Stored data entries

────────────────────────────────────────

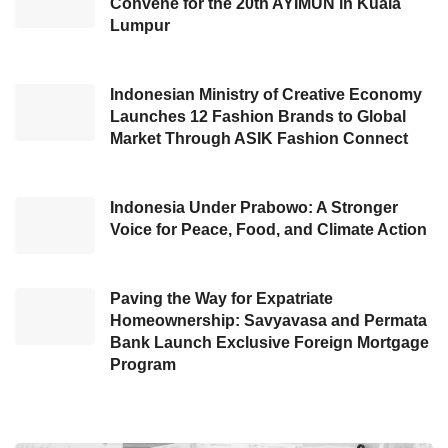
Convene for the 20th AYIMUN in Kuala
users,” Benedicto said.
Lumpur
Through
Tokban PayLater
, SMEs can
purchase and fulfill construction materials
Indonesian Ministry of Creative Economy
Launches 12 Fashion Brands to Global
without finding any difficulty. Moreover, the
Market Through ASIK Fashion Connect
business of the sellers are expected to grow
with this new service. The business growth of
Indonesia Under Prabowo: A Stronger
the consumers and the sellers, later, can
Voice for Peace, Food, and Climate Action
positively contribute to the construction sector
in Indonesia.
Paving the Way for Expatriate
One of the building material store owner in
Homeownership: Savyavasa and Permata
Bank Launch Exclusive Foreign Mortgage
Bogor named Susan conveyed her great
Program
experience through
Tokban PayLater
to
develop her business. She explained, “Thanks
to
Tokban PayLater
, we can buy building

────────────────────────────────────────

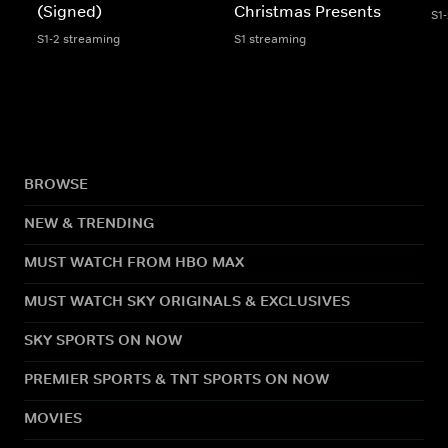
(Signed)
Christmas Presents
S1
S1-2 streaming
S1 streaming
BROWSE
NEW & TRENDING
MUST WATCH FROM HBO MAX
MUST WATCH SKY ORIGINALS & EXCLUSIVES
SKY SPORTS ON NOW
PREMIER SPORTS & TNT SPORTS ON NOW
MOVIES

────────────────────────────────────────

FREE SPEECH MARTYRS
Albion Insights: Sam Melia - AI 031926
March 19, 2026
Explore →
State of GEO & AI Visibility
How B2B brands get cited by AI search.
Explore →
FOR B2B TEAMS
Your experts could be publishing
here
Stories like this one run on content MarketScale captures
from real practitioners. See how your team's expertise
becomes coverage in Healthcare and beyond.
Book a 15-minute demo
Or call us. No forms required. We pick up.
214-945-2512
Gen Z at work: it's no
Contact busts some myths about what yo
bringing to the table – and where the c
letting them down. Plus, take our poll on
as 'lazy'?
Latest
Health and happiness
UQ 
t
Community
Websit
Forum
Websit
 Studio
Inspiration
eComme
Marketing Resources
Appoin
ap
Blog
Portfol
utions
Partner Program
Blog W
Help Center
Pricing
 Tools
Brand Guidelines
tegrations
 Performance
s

────────────────────────────────────────

▶ _Your task_
Write out the lines between the line containing "Convene for the 20th AYIMUN in Kuala" and the line containing "Market Through ASIK Fashion Connect", inclusive, copying each one exactly.

▶ _Answer below_
Convene for the 20th AYIMUN in Kuala
users,” Benedicto said.
Lumpur
Through
Tokban PayLater
, SMEs can
purchase and fulfill construction materials
Indonesian Ministry of Creative Economy
Launches 12 Fashion Brands to Global
without finding any difficulty. Moreover, the
Market Through ASIK Fashion Connect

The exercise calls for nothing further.